Turning 65… and taking a good look around

Nov 12, 2014

65 is a funny age… You’re not old, yet some of the people around you are. You’re not young, but many of the people around you are. And you’re not naive anymore, so you tend not to waste time wishing for things that won’t happen. Or at least that’s how my stepmum looks at life at the humble age of 65, which she turned last week.

Looking around at her birthday party I had an incredible opportunity to reflect on her life through her guests and it got me thinking about the circle of friendship we go through over 65 years of living and where we end up. We start out making lots of friends in life I think, change them and thin them out over the years; grow a few more when the kids hit school age, then, over time, they seem to disappear. “Either they get busy, move away, or die too early” is how my dad says it with incredible pragmatism.

For my stepmum, a 65th birthday party wasn’t a massive event to which you would invite everyone in your social circle and past. No, definitely not. In fact, when my dad insisted she have a party, I think she tried to talk him down several times. In the end he convinced her on the basis that it might be a good opportunity to get her rather much older siblings and some very old friends together for one last shindig before they all start thinking a little older at 70…

And that she did. When given the chance to select who she wanted at her 65th birthday party, my stepmum chose “the special ones” it seems, only about 30 people. Siblings and their partners, children and theirs, and nieces and nephews dotted the event, towing their youngsters in every direction. And then it was that I saw the six or so people that I haven’t seen for years. Everyone has six people like this I think…

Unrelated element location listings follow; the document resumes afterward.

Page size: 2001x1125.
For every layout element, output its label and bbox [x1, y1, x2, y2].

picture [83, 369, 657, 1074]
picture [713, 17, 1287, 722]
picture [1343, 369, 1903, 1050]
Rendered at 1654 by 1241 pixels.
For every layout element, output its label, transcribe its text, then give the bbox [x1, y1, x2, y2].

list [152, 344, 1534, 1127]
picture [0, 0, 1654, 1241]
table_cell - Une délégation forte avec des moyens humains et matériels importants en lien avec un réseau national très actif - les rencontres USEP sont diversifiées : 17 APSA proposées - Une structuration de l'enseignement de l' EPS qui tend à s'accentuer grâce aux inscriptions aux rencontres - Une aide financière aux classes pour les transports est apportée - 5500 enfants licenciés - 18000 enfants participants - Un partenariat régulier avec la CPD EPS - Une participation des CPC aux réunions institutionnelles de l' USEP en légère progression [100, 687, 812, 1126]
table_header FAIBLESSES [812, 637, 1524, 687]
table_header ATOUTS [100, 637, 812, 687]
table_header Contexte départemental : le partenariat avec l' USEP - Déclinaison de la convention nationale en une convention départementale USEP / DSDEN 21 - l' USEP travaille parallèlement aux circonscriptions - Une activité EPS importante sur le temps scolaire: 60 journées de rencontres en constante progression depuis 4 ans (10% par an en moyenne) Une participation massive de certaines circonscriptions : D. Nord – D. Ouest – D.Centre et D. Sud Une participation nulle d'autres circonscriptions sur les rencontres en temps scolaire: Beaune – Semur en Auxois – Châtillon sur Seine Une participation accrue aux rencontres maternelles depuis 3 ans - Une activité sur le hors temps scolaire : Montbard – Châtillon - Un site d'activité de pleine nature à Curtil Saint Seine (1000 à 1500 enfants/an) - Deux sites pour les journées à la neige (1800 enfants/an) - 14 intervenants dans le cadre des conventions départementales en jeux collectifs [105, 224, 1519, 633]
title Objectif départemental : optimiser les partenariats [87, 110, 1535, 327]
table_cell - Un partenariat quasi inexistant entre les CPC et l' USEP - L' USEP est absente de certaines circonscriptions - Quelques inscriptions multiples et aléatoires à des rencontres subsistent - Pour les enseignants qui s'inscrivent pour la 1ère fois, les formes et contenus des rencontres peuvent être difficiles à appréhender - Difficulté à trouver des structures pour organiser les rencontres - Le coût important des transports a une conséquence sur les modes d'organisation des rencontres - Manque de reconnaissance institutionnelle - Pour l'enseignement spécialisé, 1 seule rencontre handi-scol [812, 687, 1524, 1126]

A best friend from her childhood home town and her husband; a best friend from her early working life and her husband; and a best friend from her later working life and her husband. And that’s about it… No new friends or acquaintances in sight? Not unusual I don’t think, unless perhaps you’ve moved house recently and set about meeting a whole heap of new friends through a village or community.

Funny how this happens in life.

Reflecting on it actively, among all my close over 60 family members, each has only a handful of truly good and close friends that have been with them for more than one stage of their lives.  And I wonder is this just my family, or is this common to others as well?

Do you find your friendship networks thinning down to a list of six or eight very special people, and your family at around 65? Or has your social network gotten bigger as life has gone on?